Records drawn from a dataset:
+ + + + +
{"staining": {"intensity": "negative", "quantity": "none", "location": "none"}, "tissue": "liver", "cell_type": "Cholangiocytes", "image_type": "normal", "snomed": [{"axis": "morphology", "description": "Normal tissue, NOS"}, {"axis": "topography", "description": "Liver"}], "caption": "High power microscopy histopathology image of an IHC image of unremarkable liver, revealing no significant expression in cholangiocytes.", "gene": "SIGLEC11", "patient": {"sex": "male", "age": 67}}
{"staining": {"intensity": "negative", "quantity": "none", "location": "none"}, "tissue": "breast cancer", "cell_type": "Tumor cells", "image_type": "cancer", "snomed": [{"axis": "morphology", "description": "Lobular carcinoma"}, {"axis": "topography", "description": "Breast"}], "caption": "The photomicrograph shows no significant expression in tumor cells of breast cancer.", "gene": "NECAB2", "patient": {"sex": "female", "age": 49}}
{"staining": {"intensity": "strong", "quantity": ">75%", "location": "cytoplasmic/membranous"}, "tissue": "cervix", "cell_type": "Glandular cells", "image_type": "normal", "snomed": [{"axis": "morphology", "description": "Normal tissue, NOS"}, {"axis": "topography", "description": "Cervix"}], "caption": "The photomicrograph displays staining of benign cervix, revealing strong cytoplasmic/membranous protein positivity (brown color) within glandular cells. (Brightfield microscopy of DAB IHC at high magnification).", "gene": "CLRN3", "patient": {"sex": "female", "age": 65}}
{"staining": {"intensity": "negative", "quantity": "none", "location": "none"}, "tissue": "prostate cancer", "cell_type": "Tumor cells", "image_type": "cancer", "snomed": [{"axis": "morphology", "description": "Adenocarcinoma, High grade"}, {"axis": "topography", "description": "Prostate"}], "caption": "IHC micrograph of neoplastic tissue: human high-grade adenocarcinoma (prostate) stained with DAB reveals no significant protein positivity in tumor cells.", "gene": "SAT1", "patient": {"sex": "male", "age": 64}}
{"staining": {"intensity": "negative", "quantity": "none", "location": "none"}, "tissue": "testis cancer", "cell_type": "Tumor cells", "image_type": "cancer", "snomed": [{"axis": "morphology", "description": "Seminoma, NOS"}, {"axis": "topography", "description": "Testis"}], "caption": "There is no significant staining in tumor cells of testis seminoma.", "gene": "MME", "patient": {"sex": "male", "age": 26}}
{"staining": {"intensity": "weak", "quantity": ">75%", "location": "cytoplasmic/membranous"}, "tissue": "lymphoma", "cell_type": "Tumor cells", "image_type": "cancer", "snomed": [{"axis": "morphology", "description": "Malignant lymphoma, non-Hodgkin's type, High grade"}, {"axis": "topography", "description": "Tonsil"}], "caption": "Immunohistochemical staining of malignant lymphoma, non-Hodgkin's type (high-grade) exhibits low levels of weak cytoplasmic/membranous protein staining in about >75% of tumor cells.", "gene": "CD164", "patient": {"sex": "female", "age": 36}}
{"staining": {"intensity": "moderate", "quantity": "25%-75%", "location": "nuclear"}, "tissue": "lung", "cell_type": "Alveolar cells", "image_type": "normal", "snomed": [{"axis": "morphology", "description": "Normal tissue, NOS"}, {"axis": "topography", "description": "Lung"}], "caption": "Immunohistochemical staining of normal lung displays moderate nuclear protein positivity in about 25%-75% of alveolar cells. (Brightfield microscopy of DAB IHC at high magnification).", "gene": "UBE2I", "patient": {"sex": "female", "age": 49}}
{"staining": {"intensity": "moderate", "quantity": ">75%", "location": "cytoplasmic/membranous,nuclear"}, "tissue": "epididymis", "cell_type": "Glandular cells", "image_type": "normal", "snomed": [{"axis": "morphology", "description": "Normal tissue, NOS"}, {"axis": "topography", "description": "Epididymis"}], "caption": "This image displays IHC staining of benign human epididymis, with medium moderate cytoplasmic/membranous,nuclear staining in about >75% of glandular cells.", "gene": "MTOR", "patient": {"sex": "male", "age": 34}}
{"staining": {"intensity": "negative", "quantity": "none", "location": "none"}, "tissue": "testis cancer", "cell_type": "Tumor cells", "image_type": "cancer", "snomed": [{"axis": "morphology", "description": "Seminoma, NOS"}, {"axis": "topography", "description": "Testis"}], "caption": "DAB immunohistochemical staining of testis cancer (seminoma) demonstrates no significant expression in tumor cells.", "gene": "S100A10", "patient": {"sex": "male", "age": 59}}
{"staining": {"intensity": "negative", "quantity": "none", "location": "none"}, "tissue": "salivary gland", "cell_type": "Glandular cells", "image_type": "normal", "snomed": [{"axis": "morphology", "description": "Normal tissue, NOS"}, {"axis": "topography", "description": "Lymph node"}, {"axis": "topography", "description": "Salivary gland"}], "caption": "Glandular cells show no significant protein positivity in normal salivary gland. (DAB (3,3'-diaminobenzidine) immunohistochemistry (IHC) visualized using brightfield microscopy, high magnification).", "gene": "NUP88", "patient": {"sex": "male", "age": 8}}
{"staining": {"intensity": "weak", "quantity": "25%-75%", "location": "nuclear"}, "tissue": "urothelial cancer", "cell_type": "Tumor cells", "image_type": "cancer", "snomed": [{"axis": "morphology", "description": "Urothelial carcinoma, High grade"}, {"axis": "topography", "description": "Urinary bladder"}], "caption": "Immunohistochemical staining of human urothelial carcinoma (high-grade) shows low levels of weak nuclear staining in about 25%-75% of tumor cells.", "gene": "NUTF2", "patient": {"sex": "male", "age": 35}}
+ + + + +
## WHAT TO DO
Would you restate every record word for word?

## SOLUTION TO THE PROBLEM
{"staining": {"intensity": "negative", "quantity": "none", "location": "none"}, "tissue": "liver", "cell_type": "Cholangiocytes", "image_type": "normal", "snomed": [{"axis": "morphology", "description": "Normal tissue, NOS"}, {"axis": "topography", "description": "Liver"}], "caption": "High power microscopy histopathology image of an IHC image of unremarkable liver, revealing no significant expression in cholangiocytes.", "gene": "SIGLEC11", "patient": {"sex": "male", "age": 67}}
{"staining": {"intensity": "negative", "quantity": "none", "location": "none"}, "tissue": "breast cancer", "cell_type": "Tumor cells", "image_type": "cancer", "snomed": [{"axis": "morphology", "description": "Lobular carcinoma"}, {"axis": "topography", "description": "Breast"}], "caption": "The photomicrograph shows no significant expression in tumor cells of breast cancer.", "gene": "NECAB2", "patient": {"sex": "female", "age": 49}}
{"staining": {"intensity": "strong", "quantity": ">75%", "location": "cytoplasmic/membranous"}, "tissue": "cervix", "cell_type": "Glandular cells", "image_type": "normal", "snomed": [{"axis": "morphology", "description": "Normal tissue, NOS"}, {"axis": "topography", "description": "Cervix"}], "caption": "The photomicrograph displays staining of benign cervix, revealing strong cytoplasmic/membranous protein positivity (brown color) within glandular cells. (Brightfield microscopy of DAB IHC at high magnification).", "gene": "CLRN3", "patient": {"sex": "female", "age": 65}}
{"staining": {"intensity": "negative", "quantity": "none", "location": "none"}, "tissue": "prostate cancer", "cell_type": "Tumor cells", "image_type": "cancer", "snomed": [{"axis": "morphology", "description": "Adenocarcinoma, High grade"}, {"axis": "topography", "description": "Prostate"}], "caption": "IHC micrograph of neoplastic tissue: human high-grade adenocarcinoma (prostate) stained with DAB reveals no significant protein positivity in tumor cells.", "gene": "SAT1", "patient": {"sex": "male", "age": 64}}
{"staining": {"intensity": "negative", "quantity": "none", "location": "none"}, "tissue": "testis cancer", "cell_type": "Tumor cells", "image_type": "cancer", "snomed": [{"axis": "morphology", "description": "Seminoma, NOS"}, {"axis": "topography", "description": "Testis"}], "caption": "There is no significant staining in tumor cells of testis seminoma.", "gene": "MME", "patient": {"sex": "male", "age": 26}}
{"staining": {"intensity": "weak", "quantity": ">75%", "location": "cytoplasmic/membranous"}, "tissue": "lymphoma", "cell_type": "Tumor cells", "image_type": "cancer", "snomed": [{"axis": "morphology", "description": "Malignant lymphoma, non-Hodgkin's type, High grade"}, {"axis": "topography", "description": "Tonsil"}], "caption": "Immunohistochemical staining of malignant lymphoma, non-Hodgkin's type (high-grade) exhibits low levels of weak cytoplasmic/membranous protein staining in about >75% of tumor cells.", "gene": "CD164", "patient": {"sex": "female", "age": 36}}
{"staining": {"intensity": "moderate", "quantity": "25%-75%", "location": "nuclear"}, "tissue": "lung", "cell_type": "Alveolar cells", "image_type": "normal", "snomed": [{"axis": "morphology", "description": "Normal tissue, NOS"}, {"axis": "topography", "description": "Lung"}], "caption": "Immunohistochemical staining of normal lung displays moderate nuclear protein positivity in about 25%-75% of alveolar cells. (Brightfield microscopy of DAB IHC at high magnification).", "gene": "UBE2I", "patient": {"sex": "female", "age": 49}}
{"staining": {"intensity": "moderate", "quantity": ">75%", "location": "cytoplasmic/membranous,nuclear"}, "tissue": "epididymis", "cell_type": "Glandular cells", "image_type": "normal", "snomed": [{"axis": "morphology", "description": "Normal tissue, NOS"}, {"axis": "topography", "description": "Epididymis"}], "caption": "This image displays IHC staining of benign human epididymis, with medium moderate cytoplasmic/membranous,nuclear staining in about >75% of glandular cells.", "gene": "MTOR", "patient": {"sex": "male", "age": 34}}
{"staining": {"intensity": "negative", "quantity": "none", "location": "none"}, "tissue": "testis cancer", "cell_type": "Tumor cells", "image_type": "cancer", "snomed": [{"axis": "morphology", "description": "Seminoma, NOS"}, {"axis": "topography", "description": "Testis"}], "caption": "DAB immunohistochemical staining of testis cancer (seminoma) demonstrates no significant expression in tumor cells.", "gene": "S100A10", "patient": {"sex": "male", "age": 59}}
{"staining": {"intensity": "negative", "quantity": "none", "location": "none"}, "tissue": "salivary gland", "cell_type": "Glandular cells", "image_type": "normal", "snomed": [{"axis": "morphology", "description": "Normal tissue, NOS"}, {"axis": "topography", "description": "Lymph node"}, {"axis": "topography", "description": "Salivary gland"}], "caption": "Glandular cells show no significant protein positivity in normal salivary gland. (DAB (3,3'-diaminobenzidine) immunohistochemistry (IHC) visualized using brightfield microscopy, high magnification).", "gene": "NUP88", "patient": {"sex": "male", "age": 8}}
{"staining": {"intensity": "weak", "quantity": "25%-75%", "location": "nuclear"}, "tissue": "urothelial cancer", "cell_type": "Tumor cells", "image_type": "cancer", "snomed": [{"axis": "morphology", "description": "Urothelial carcinoma, High grade"}, {"axis": "topography", "description": "Urinary bladder"}], "caption": "Immunohistochemical staining of human urothelial carcinoma (high-grade) shows low levels of weak nuclear staining in about 25%-75% of tumor cells.", "gene": "NUTF2", "patient": {"sex": "male", "age": 35}}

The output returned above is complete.